In my experience, relevance is a much more powerful motivator than a grade, and you found a way to capture that. I remember my college statistics class because we were allowed to take in notes. It was a half a page of notes (as many as you could fit, so if you wrote small, you could take more notes in). For the second test it was a full page of notes, but the tests were cumulative, so it was smart to just keep your first set and add another half page for the new stuff. By the 5th test, we had a lot of notes and a really great summary of the class.

Just making the notes was all I needed to study, but that was the whole point: to give focus to your studying and to give you a reward/incentive to study. I wasn't an education major at the time, but now as a teacher I realize how smart that approach was. As a student I just thought it was a really nice thing for our professor to let us do.

I'm requiring my high school students to make "foldable" notes (a note taking technique made famous by Dinah Zike). They can use these notes on their tests. I'm hoping for a similar effect that you got from your students and that my stats prof got from us.
Comment by Alan Beam on January 5, 2009 at 8:41pm
Thanks for sharing on my blog about study guides. Your professor had an interesting approach to getting students to take notes. I could see how focus on developing the notes would assist students in understanding the material. You mention you are using foldable notes. I spent some time at the beginning of class showing how students take notes on the front of a page and then fold to cover what they wrote. Then they wrote questions related to the notes on the blank side showing. This way they could go back and quiz themselves. When in doubt just open the fold and see the notes. Is this the same method? Like to hear how your approach works.

I also have another challenge (which is a good challenge) but we have a 1 to 1 computer program for students. So students tend to use their computer to either type notes (which means they can print them out and do what i was talking about). But many of them just use the ppt I provide and type in the note section.

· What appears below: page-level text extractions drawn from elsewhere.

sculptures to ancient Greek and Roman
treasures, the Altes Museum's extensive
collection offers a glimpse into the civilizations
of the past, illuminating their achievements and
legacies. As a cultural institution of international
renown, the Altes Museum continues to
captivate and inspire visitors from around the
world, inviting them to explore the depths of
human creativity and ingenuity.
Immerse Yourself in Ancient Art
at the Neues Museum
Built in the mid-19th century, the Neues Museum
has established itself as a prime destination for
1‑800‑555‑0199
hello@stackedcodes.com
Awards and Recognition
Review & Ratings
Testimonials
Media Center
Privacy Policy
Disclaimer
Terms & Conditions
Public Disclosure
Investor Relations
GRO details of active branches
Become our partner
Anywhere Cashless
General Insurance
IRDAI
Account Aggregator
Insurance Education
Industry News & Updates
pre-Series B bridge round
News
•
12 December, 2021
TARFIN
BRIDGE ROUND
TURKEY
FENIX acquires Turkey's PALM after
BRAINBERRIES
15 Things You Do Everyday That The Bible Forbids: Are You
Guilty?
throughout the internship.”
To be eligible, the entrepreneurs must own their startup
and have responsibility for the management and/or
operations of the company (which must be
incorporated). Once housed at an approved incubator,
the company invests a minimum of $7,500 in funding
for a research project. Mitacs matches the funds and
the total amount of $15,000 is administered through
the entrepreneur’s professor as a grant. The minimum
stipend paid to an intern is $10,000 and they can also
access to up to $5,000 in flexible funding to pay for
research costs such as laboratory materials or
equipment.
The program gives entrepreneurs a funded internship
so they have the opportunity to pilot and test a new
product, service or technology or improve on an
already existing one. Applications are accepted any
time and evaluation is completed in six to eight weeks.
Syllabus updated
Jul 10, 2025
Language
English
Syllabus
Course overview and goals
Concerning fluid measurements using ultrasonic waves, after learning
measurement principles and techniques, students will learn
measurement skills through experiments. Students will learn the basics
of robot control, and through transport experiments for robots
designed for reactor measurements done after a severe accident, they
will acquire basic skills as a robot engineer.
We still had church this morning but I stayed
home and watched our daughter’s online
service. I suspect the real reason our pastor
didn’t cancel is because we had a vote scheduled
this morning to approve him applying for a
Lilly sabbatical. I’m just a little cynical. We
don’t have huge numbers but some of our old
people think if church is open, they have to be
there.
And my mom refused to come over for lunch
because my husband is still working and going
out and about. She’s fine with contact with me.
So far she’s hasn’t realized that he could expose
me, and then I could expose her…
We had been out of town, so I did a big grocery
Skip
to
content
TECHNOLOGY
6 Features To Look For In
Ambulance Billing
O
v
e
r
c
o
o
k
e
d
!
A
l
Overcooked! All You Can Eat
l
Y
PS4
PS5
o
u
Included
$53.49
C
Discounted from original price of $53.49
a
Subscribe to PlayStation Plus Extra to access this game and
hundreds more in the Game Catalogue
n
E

Anyway thats again for sharing look forward to hearing more of your ideas.
Comment by Kate Fanelli on January 6, 2009 at 2:42pm
I teach in a special education day treatment center. My students are emotionally impaired, so there's nothing in their diagnosis to say that they can't do the work, but for a variety of reasons they haven't done the work. I find, like Matt, that they don't know how to take good notes. I am very explicit with them on making their foldable notes and I check in frequently to make sure they are doing them correctly. Even that hasn't seemed to guarantee that they will learn from them or use them as reference, so next year (and for some classes, this year), I am going to give them a chance to practice referring back to their notes on a subsequent assignment. I'm also going to ask them to create a digital project that explains the content of the notes. We'll see if that helps.

The hands on aspect of making foldable notes is also good. Students who normally wouldn't attempt a note taking activity are better at foldables because the first step of the assignment isn't writing (it's folding and stapling), and because the notes are already organized for them. They don't have to decide what's important or how to organize things, they just have to figure exactly what to write.